Tuesday, February 24, 2015

A Wine to Blow Gismondi's Tits Off


As Vancouver gears up for the annual International Wine Festival, we full-blooded Aussie-philes are are in for some even bigger treats than usual. The featured region at this year's festival is Australia and one of the side benefits is that the Australia Wine Appreciation Society is calling on an old friend and dragging her out for an AWAS winery dinner.

Jane Ferrari is about as iconic a figure as you can find in the world of Australian wine and she has likely done as much as anyone I can think of when it comes to promoting Australian wine in Vancouver. The first real recollection I have of Jane was a seminar she led for the Wine Festival. She was talking about Yalumba's reintroduction of Viognier to the world and the seminar was called "The Viognier Monologues" - after the hot play of the time ("The Vagina Monologues" if you're not a theatre buff).

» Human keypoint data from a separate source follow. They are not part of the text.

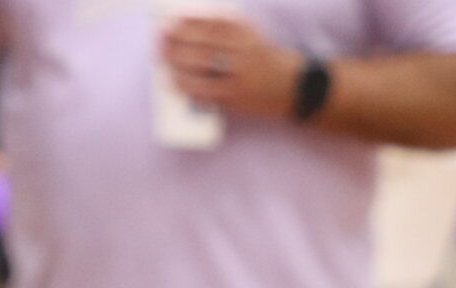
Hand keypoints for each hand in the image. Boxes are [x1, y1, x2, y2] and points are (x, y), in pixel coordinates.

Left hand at [160, 14, 304, 121]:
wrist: (295, 87)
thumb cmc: (266, 60)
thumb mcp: (251, 35)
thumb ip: (224, 30)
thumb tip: (187, 29)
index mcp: (245, 31)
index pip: (208, 23)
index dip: (185, 24)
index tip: (169, 24)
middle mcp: (242, 50)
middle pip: (200, 43)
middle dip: (175, 42)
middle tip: (160, 42)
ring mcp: (239, 75)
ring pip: (200, 66)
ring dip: (176, 63)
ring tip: (163, 60)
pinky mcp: (236, 96)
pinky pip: (205, 91)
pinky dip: (187, 86)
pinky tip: (176, 82)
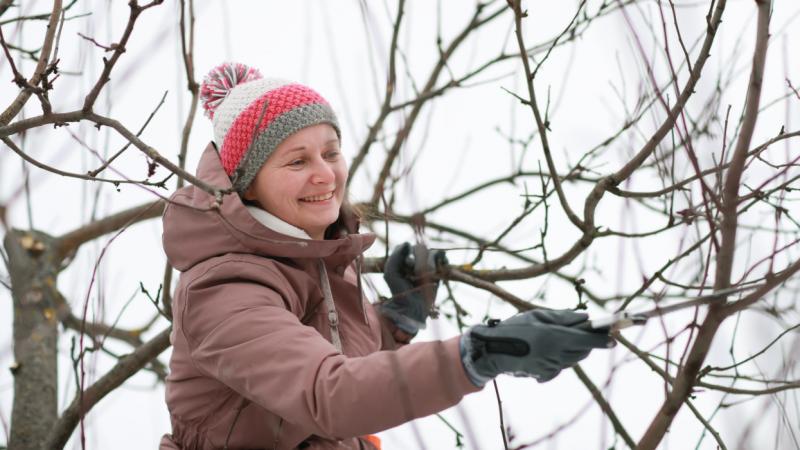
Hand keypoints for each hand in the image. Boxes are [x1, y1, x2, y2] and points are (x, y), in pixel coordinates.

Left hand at [378, 242, 446, 334]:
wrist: (412, 307)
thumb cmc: (399, 290)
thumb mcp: (391, 273)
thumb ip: (395, 256)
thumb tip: (406, 243)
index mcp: (400, 256)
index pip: (406, 246)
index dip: (408, 255)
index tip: (407, 266)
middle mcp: (413, 257)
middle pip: (420, 248)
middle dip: (419, 261)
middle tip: (416, 274)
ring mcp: (426, 261)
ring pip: (430, 252)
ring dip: (428, 264)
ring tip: (425, 277)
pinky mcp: (437, 267)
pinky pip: (441, 254)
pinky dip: (440, 260)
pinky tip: (436, 271)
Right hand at [459, 309, 612, 385]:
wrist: (493, 350)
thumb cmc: (514, 328)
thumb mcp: (537, 315)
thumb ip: (563, 317)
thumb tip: (585, 318)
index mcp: (555, 337)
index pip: (587, 339)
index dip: (602, 339)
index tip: (614, 339)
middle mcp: (556, 354)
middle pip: (583, 351)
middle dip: (587, 342)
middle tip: (581, 331)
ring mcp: (550, 367)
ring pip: (572, 359)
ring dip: (572, 349)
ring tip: (555, 339)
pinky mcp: (544, 374)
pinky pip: (560, 366)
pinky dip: (559, 358)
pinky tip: (544, 350)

As you might guess, this is one witty lady. At tonight's AWAS dinner, she not only gave us the goods on Yalumba (in specific) and the Barossa and Australia in general, but she often had the assembled gang in full out laughter - and example being her history lesson on how the Aussies would likely be speaking Dutch now if the English hadn't been kicked out of the States around the same time the colonization of Oz was taking place.

Equally charming were her descriptions of politicians as "the same bum in a different pair of pants" and the early days of Australian cuisine as "boil, bake and ruin."

I can't recall the question or topic that prompted her bons mots that "they all feel like George Clooney in the dark" but that will be a phrase I'm sure to make use of in the days to come.

The girl knows her stuff though and we were treated to nine wines and four courses. I heard a number of people (myself and Boo included) who commented that this might have been the best meal to be served up at Tramonto restaurant (a frequent location for AWAS dinners). I know that the Smoked Pork Belly Confit with Tomato Spaetzle, Salsa Verde and Chili Chicharron was to die for! They could have continued to bring plate after plate of that dish - along with the two vintages of The Menzies Cab Sauv - and I wouldn't have complained one bit.

The wine I'm going to add to The List, however, was one of the last of the evening and I'm choosing it because you can't currently find it or buy it in Canada. Indeed, Jane announced that the previous night was the first time that the Paradox Shiraz had been in Canada. Naturally, she added that it "blew Gismondi's tits off." ("Gismondi" being local wine scribe Anthony Gismondi.)

1869. 2010 Yalumba - Paradox North Barossa Shiraz (Barossa Valley - Australia)

This is the first vintage of Paradox and it was so named because, like a paradox, this is a Barossa Shiraz that is contrary to what you might normally expect from the region. Not from the school of high octane and heavily oaked wines with huge fruit, this is a "softer, gentler" Shiraz. Paradox is one of the "Distinguished Sites" series that the Yalumba website describes as "wines from venerable and elite vineyards whose provenance have been identified for individuality, consistency and a unique expression of Barossa terroir."

Paradox is "fermented using the natural yeasts from the vineyard and aged with minimal winemaker influence." The website further advises that, while the 2010 growing season started off with some problematic winds while the fruit was setting, in the end many at Yalumba feel that wine lovers will look back on 2010 as being one of the great Barossa Shiraz vintages. Bottled in early 2012, the wine could age for another twenty or more years. Not that I could wait that long.

The dinner was my unofficial start to this year's Wine Festival and I can only hope that the rest of festival can match our dinner. It's quite an effort to corral fifty-plus wineries from Down Under. Here's hoping the Aussies who make the journey to our shores enjoy themselves as much as I hope to enjoy their wines.

As Jane pointed out, "it's a long way from Alice Springs to Vancouver." I, for one, am a happy Bob every time she does.